The Sheffield project team has developed the concept of a ‘maker box’. The boxes are based on ‘story sacks’, which are a well-established set of resources familiar to early years practitioners. Story sacks consist of a range of materials relating to a specific picture book (such as puppets and games), which can be used to support interaction with the book, and stimulate a set of activities related to the theme of the book, all of which can support children’s learning.
Maker boxes extend this concept by ensuring that some of the activities related to the book have a focus on making. Our aim is to stimulate reflection on the potential role of makerspaces in early years settings through the use of maker boxes. Although the boxes themselves contain the materials required for only two maker activities to be undertaken, they all contain further guidance on setting up a makerspace in an early years setting.
The maker boxes all contain the following sets of resources:
A MakEY story sack
These contain one or more books, along with a set of props that can be used with the books. The props include resources such as puppets, dolls and artefacts related to the theme of the book/s, which can stimulate oral language and engage children’s imaginations.
Resources for small-world play
These resources consist of small objects that can be used to stimulate imaginative play, and foster oral language. The objects are related to the theme of the book/s contained in the MakEY story sack. The use of such objects can enable children to re-tell the story, or engage in play related to its content, thus contributing to comprehension of its contents, and the relating of the contents to their own lives and experiences.
A language game
This normally consist of an activity that supports oracy and/ or reading and/ or writing.
The theme of the game or activity relates to the book/s contained in the story sack. This can, in some cases, reinforce key vocabulary.
A mathematics game
This normally consist of an activity that supports learning in mathematics. The theme of the game or activity relates to the book/s contained in the story sack.

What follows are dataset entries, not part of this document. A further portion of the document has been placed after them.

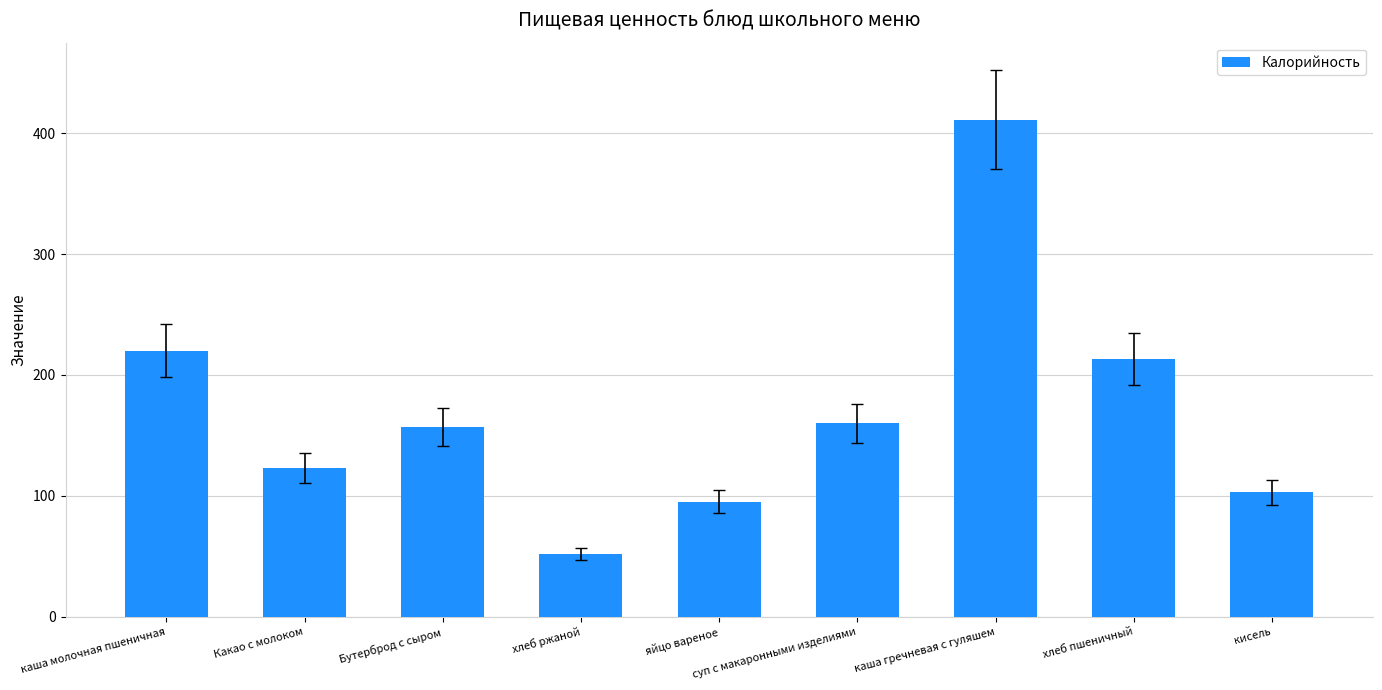

What is the value of the 5th bar from the left?

95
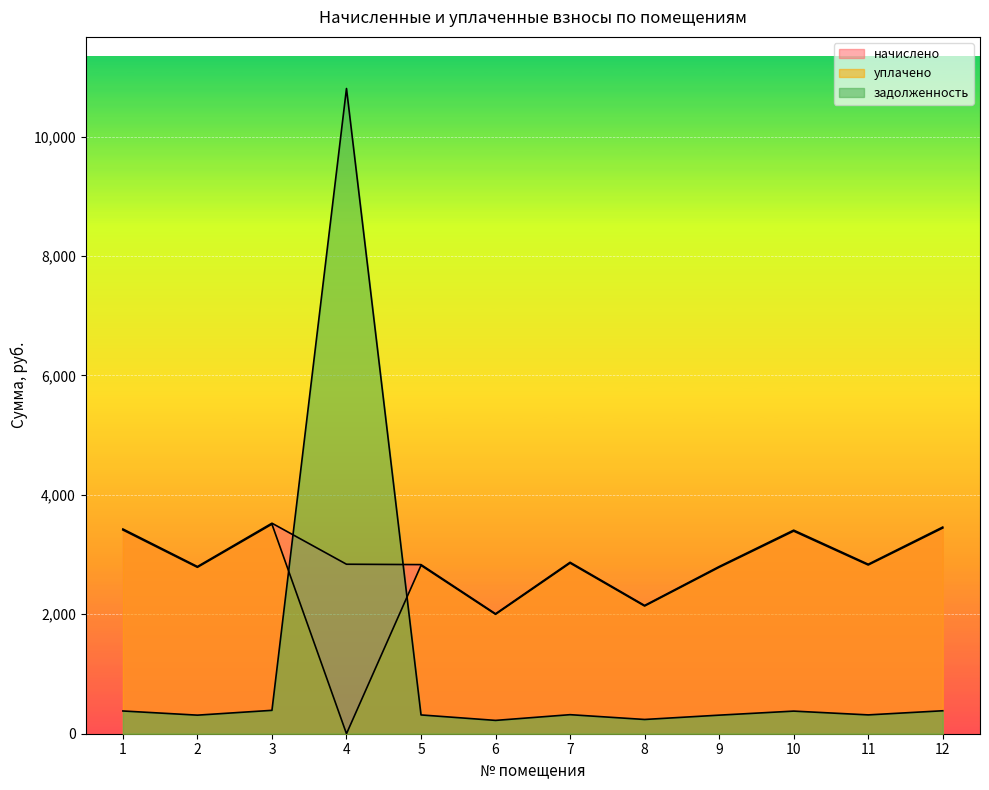

Where is the first local minimum for уплачено?

2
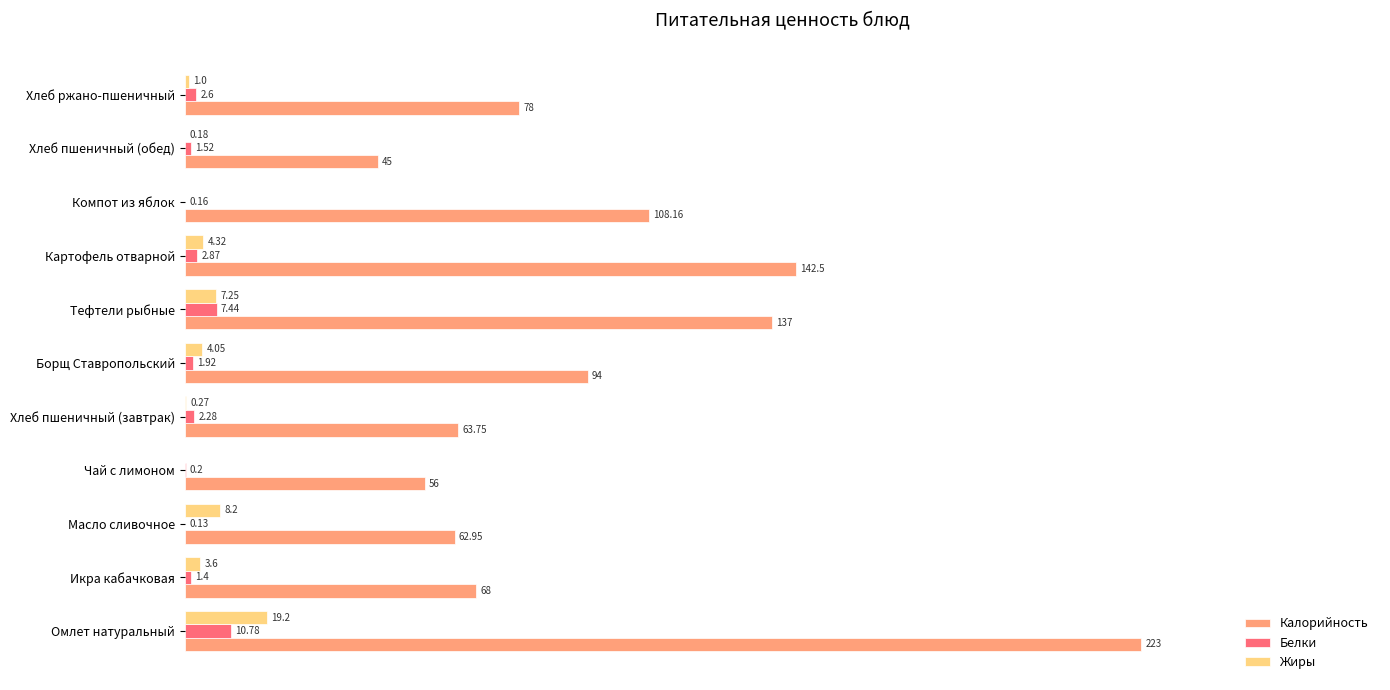

Which series has the largest total across all categories?

Калорийность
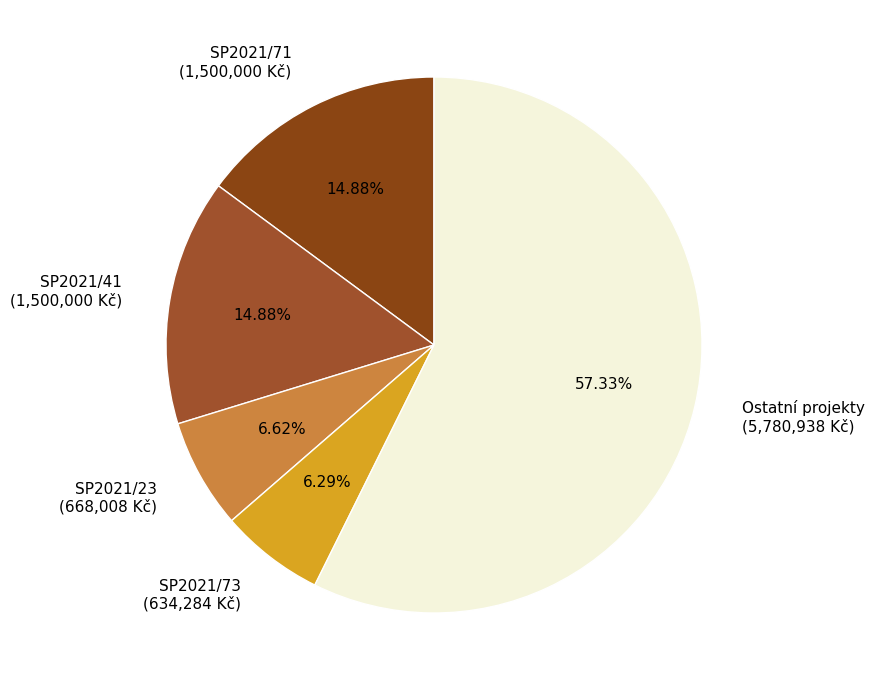

How many segments does this pie chart have?

5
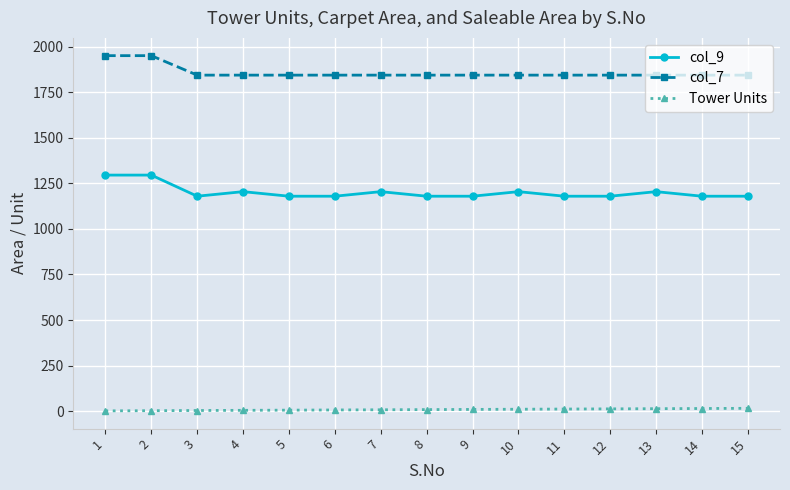

The col_9 series shows 1736 at 7. True or false?

False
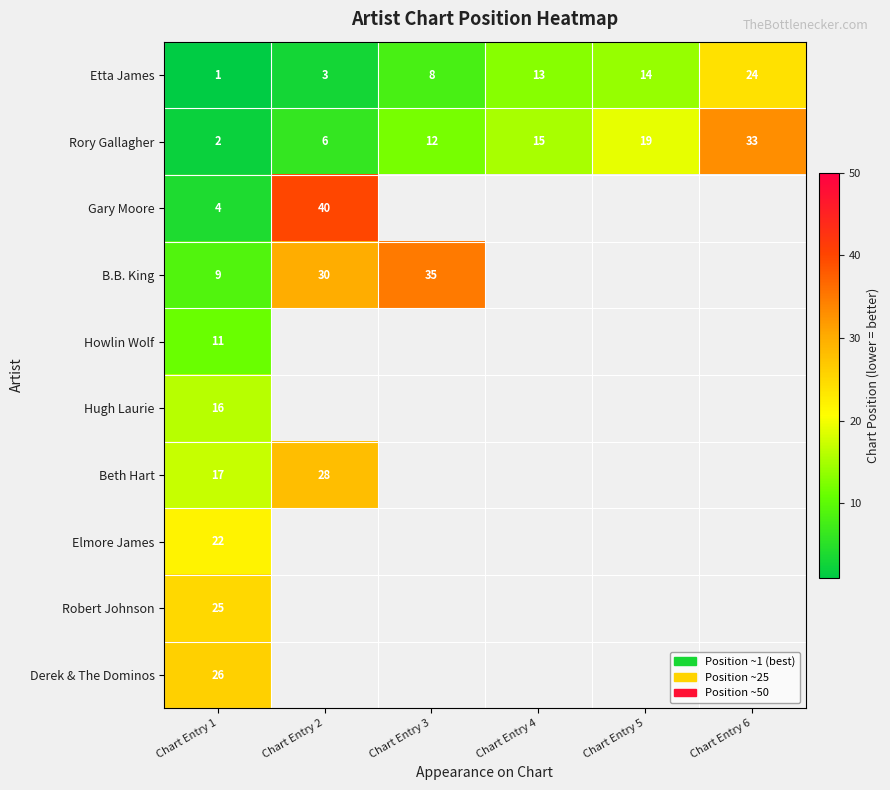

Rank the categories by Rory Gallagher value from highest to lowest.

Chart Entry 6, Chart Entry 5, Chart Entry 4, Chart Entry 3, Chart Entry 2, Chart Entry 1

Each maker box contains materials and resources that enable two maker activities to be undertaken. These are activities that involve making and can foster learning in science, engineering, mathematics and technology (STEM), in addition to relating to curriculum areas such as art, craft and design, music, and so on (STEAM). Each activity relates to the theme of the book/s contained in the story sack.
The aim of the inclusion of such activities is to introduce practitioners to the concept of making/ makerspaces through the use of materials and approaches which are familiar. The activities are also framed thematically, which relates to the way that many early years settings and schools plan learning.
Guidance on setting up makerspaces
The maker boxes all contain ‘making’ activities which are self-contained, and normally lead to a product/ outcome. However, the value of including maker activities and makerspaces in formal learning spaces is that they can foster open-ended tinkering, hacking and experimentation. The maker boxes, therefore, all contain guidance on how to set up makerspaces in settings and schools – either a permanent space, or a ‘pop-up’ makerspace.